**EXERCISE DIRECTIONS:** Would you please output all the records exactly as given? Pictures should not appear in the copy.

[Circuit design text data]
- Opening Delimiter -

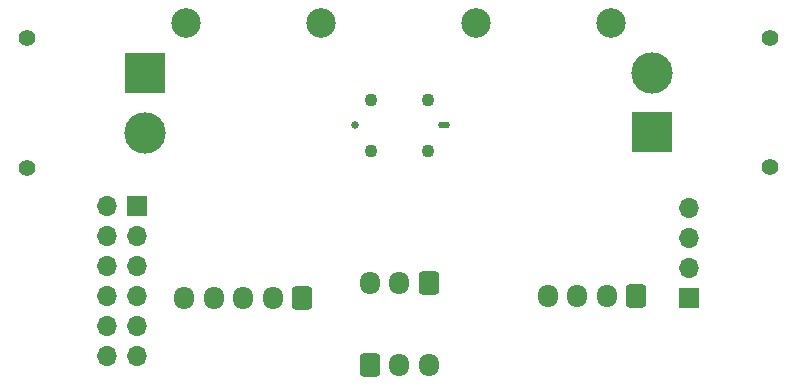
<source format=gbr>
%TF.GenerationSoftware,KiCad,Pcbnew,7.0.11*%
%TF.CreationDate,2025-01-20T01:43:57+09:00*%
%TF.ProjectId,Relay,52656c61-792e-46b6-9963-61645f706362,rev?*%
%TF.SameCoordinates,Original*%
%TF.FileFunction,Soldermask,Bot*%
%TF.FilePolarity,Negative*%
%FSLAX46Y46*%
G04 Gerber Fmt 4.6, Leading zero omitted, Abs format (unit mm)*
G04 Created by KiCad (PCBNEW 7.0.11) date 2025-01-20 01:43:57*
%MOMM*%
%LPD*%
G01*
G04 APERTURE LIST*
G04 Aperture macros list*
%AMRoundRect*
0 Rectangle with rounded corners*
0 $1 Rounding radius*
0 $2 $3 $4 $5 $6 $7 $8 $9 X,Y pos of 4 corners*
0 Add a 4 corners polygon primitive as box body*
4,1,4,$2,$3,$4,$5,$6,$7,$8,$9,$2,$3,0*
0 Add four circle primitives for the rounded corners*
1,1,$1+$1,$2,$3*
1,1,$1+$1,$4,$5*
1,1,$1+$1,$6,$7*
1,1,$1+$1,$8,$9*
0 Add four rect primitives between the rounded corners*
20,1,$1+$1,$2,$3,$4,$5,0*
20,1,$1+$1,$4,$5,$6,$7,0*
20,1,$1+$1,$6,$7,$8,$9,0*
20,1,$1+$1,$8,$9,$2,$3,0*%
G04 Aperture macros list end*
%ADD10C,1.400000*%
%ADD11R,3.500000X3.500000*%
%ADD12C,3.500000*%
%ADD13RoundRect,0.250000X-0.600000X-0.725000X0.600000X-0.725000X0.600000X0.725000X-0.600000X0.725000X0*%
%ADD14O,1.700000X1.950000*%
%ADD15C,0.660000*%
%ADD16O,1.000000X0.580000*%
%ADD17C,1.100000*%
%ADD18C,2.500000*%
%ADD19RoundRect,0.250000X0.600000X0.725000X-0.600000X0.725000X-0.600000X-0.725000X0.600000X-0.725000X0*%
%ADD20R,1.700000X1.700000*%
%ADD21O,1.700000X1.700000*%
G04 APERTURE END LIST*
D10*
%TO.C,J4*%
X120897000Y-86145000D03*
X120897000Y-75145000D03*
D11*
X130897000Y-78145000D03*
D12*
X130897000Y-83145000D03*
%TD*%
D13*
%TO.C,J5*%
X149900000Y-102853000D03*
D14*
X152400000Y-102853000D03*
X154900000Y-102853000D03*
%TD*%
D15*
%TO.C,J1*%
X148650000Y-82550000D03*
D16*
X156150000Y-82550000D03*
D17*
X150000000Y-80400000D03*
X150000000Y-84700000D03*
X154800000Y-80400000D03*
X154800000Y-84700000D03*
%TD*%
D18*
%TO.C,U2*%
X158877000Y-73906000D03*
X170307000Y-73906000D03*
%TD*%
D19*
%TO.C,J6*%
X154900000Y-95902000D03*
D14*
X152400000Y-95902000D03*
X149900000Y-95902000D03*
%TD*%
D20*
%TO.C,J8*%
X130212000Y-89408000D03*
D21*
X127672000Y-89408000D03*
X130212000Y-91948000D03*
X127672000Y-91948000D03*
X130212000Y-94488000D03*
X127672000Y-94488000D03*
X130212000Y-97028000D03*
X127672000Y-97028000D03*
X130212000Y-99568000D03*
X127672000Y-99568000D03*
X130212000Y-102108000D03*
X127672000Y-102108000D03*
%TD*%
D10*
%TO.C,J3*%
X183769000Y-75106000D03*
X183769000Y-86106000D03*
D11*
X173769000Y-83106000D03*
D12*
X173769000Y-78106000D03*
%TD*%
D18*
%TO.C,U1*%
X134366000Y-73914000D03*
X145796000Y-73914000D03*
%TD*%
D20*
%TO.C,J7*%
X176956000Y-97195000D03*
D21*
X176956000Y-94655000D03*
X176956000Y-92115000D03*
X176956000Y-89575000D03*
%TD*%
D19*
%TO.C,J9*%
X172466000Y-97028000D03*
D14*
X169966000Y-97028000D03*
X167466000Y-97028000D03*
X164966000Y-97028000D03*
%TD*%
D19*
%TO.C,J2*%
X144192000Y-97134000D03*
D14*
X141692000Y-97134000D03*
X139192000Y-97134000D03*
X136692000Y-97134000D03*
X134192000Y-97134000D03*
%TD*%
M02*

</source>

- Closing Delimiter -

**ANSWER BELOW:**
<source format=gbr>
%TF.GenerationSoftware,KiCad,Pcbnew,7.0.11*%
%TF.CreationDate,2025-01-20T01:43:57+09:00*%
%TF.ProjectId,Relay,52656c61-792e-46b6-9963-61645f706362,rev?*%
%TF.SameCoordinates,Original*%
%TF.FileFunction,Soldermask,Bot*%
%TF.FilePolarity,Negative*%
%FSLAX46Y46*%
G04 Gerber Fmt 4.6, Leading zero omitted, Abs format (unit mm)*
G04 Created by KiCad (PCBNEW 7.0.11) date 2025-01-20 01:43:57*
%MOMM*%
%LPD*%
G01*
G04 APERTURE LIST*
G04 Aperture macros list*
%AMRoundRect*
0 Rectangle with rounded corners*
0 $1 Rounding radius*
0 $2 $3 $4 $5 $6 $7 $8 $9 X,Y pos of 4 corners*
0 Add a 4 corners polygon primitive as box body*
4,1,4,$2,$3,$4,$5,$6,$7,$8,$9,$2,$3,0*
0 Add four circle primitives for the rounded corners*
1,1,$1+$1,$2,$3*
1,1,$1+$1,$4,$5*
1,1,$1+$1,$6,$7*
1,1,$1+$1,$8,$9*
0 Add four rect primitives between the rounded corners*
20,1,$1+$1,$2,$3,$4,$5,0*
20,1,$1+$1,$4,$5,$6,$7,0*
20,1,$1+$1,$6,$7,$8,$9,0*
20,1,$1+$1,$8,$9,$2,$3,0*%
G04 Aperture macros list end*
%ADD10C,1.400000*%
%ADD11R,3.500000X3.500000*%
%ADD12C,3.500000*%
%ADD13RoundRect,0.250000X-0.600000X-0.725000X0.600000X-0.725000X0.600000X0.725000X-0.600000X0.725000X0*%
%ADD14O,1.700000X1.950000*%
%ADD15C,0.660000*%
%ADD16O,1.000000X0.580000*%
%ADD17C,1.100000*%
%ADD18C,2.500000*%
%ADD19RoundRect,0.250000X0.600000X0.725000X-0.600000X0.725000X-0.600000X-0.725000X0.600000X-0.725000X0*%
%ADD20R,1.700000X1.700000*%
%ADD21O,1.700000X1.700000*%
G04 APERTURE END LIST*
D10*
%TO.C,J4*%
X120897000Y-86145000D03*
X120897000Y-75145000D03*
D11*
X130897000Y-78145000D03*
D12*
X130897000Y-83145000D03*
%TD*%
D13*
%TO.C,J5*%
X149900000Y-102853000D03*
D14*
X152400000Y-102853000D03*
X154900000Y-102853000D03*
%TD*%
D15*
%TO.C,J1*%
X148650000Y-82550000D03*
D16*
X156150000Y-82550000D03*
D17*
X150000000Y-80400000D03*
X150000000Y-84700000D03*
X154800000Y-80400000D03*
X154800000Y-84700000D03*
%TD*%
D18*
%TO.C,U2*%
X158877000Y-73906000D03*
X170307000Y-73906000D03*
%TD*%
D19*
%TO.C,J6*%
X154900000Y-95902000D03*
D14*
X152400000Y-95902000D03*
X149900000Y-95902000D03*
%TD*%
D20*
%TO.C,J8*%
X130212000Y-89408000D03*
D21*
X127672000Y-89408000D03*
X130212000Y-91948000D03*
X127672000Y-91948000D03*
X130212000Y-94488000D03*
X127672000Y-94488000D03*
X130212000Y-97028000D03*
X127672000Y-97028000D03*
X130212000Y-99568000D03*
X127672000Y-99568000D03*
X130212000Y-102108000D03*
X127672000Y-102108000D03*
%TD*%
D10*
%TO.C,J3*%
X183769000Y-75106000D03*
X183769000Y-86106000D03*
D11*
X173769000Y-83106000D03*
D12*
X173769000Y-78106000D03*
%TD*%
D18*
%TO.C,U1*%
X134366000Y-73914000D03*
X145796000Y-73914000D03*
%TD*%
D20*
%TO.C,J7*%
X176956000Y-97195000D03*
D21*
X176956000Y-94655000D03*
X176956000Y-92115000D03*
X176956000Y-89575000D03*
%TD*%
D19*
%TO.C,J9*%
X172466000Y-97028000D03*
D14*
X169966000Y-97028000D03*
X167466000Y-97028000D03*
X164966000Y-97028000D03*
%TD*%
D19*
%TO.C,J2*%
X144192000Y-97134000D03*
D14*
X141692000Y-97134000D03*
X139192000Y-97134000D03*
X136692000Y-97134000D03*
X134192000Y-97134000D03*
%TD*%
M02*

</source>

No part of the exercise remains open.